Tuesday, 10 March 2015

Team Coaching



Question - What essential skills do HR specialists say that managers (at all levels) seem to lack?

Answer – The ability to coach teams.



We shouldn’t be surprised when we hear that HR Managers consistently identify poor team coaching skills as a significant weakness in management skills because few if any managers have been trained to address team performance through coaching.

When Peter Senge talked about the 5th discipline he identified team learning as an essential element. It is the idea that true learning involves being able to see beyond personal issues, and where members of a team are able to suspend assumptions and enter into genuine thinking together. Thinking and working together is at the heart of innovation, creativity and success.
Team learning is holism in practice, such that when you bring individuals together as a team they will be more, and will achieve more than when they were acting as mere individuals.

This is however a cautionary tale because the list of negative group dynamics can seem endless -  including group think, arguments and discord (storming), scape goating and enhancing group distinctiveness by exaggerating the differences between the in-group and the outgroup, negative impacts of group conformity (think Prisoner experiments and Abu Ghraib),  distraction-conflict, even competition within teams. Given all that can go wrong, and that work is increasingly happening in teams, it follows that something may need doing to help groups become the effective teams that organisations require today.

The rewards for effective team working are immense. Think back to the last time that you were part of a team that created something truly amazing. Most likely, you created this thing despite all the obstacles, barriers and challenges. At times it might have seemed an impossible task but you achieved it as a group nevertheless and the bonds between you strengthened. You shored each other up, you worked to your strengths and supported those who needed it in recognition of their greater learning needs. In the end you reached that zenith.

It may have taken a lot out of you but you still felt energised. The positive way you felt about yourself and what you could achieve went beyond what happened in the work environment and that feeling accompanied you home and into other social arenas.
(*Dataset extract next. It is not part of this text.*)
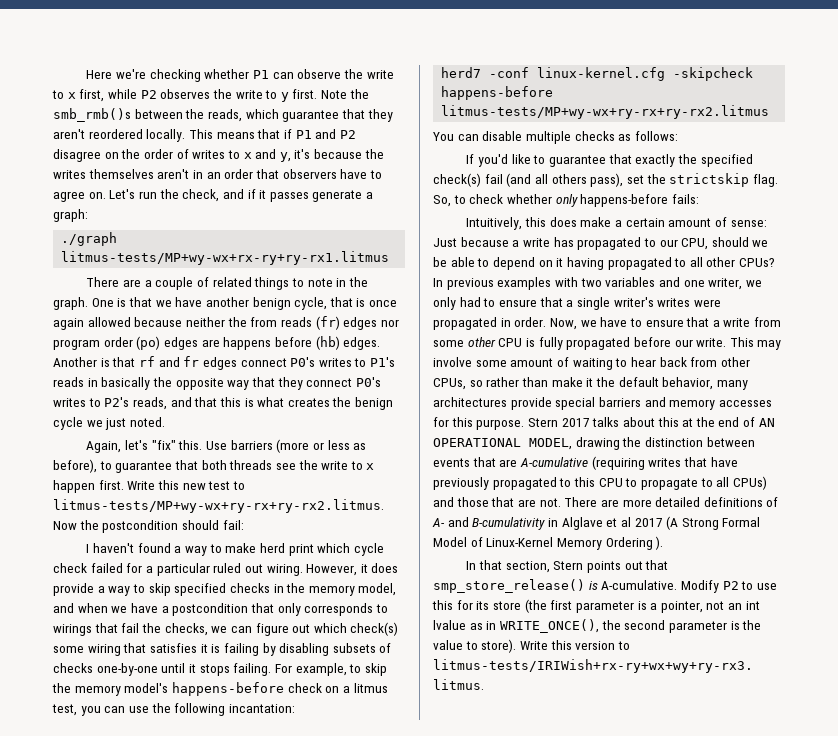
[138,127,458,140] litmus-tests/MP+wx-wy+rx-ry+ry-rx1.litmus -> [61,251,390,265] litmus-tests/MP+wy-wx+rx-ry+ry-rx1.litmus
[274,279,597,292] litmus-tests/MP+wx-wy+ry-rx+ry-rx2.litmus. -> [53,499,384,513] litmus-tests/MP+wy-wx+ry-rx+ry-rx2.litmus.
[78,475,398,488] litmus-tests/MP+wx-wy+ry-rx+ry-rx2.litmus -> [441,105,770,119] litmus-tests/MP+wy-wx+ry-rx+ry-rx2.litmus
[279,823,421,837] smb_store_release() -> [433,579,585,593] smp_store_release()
Now just imagine if you could extend that feeling, and team working ability to other pieces of work and other challenges that face you at work. That is what team coaching helps you to do.


Team coaching is a collective learning tool that helps people who are part of a group become a reflective and effective team. It helps its members to set goals, successfully achieve them and develop the skills needed to perform well in the role, the team and beyond it. 

Tuesday, 3 March 2015

What is Organisational Development?

In my early career I started life as a qualified trainer engaged in what was once called ‘capacity building’ and soon realised that I needed other knowledge and skills if I wanted to be able to impact organisations. So I learned about policy and change in organisations. That was followed by how to coach people to improve their effectiveness and wider performance, business transformation; leadership development and project management. I also quickly realised that this field I was entering involved a lot of different knowledge bases and skill sets, so if you ask most Organisational Development (OD) Consultants today you will find that they – like me - have taken a long time to grow into their roles.

 Organisational Development Consultants come from a wide background and my conversations with them over the years revealed a similar struggle to explain their work. Finding that they would be lost for words trying to explain what they did. Often they’d revert to summarising the tools that they used e.g. change management; training; coaching; facilitation; conflict resolution; work process redesigning rather than calling themselves a particular professional name.  Not a good way to impress a potential client and hopeless for the 30 second ‘elevator pitch’.

 For better or worse – for a while I was known as a Management Consultant. However whereas Management Consultants work with the leadership or management team - OD Consultants work with the whole organisation and they make themselves aware of other interdependences affecting the outcome of the project including those between the organisation’s structure processes and wider stakeholders.

 French describes OD as ‘A long-range effort to improve an organisation’s problem-solving capabilities and its ability to cope with changes in its external environment with the help of external or internal behavioural-scientist Consultants, or change agents as they are sometimes called.’

 For me one of the most important aspects of my OD role is that I leave the organisation better off in terms of the issue they have brought me in to address (so they are less likely to need me to deal with this type of problem again – i.e. sustainability) and that they have increased their problem solving skills - which are transferable to new situations. That’s why I like French’s definition so much better than many others (that focus on the tools that are used; the outcomes that are achieved or the approaches that are employed) that make no overt or covert reference to the underlying values of the Consultant and their profession.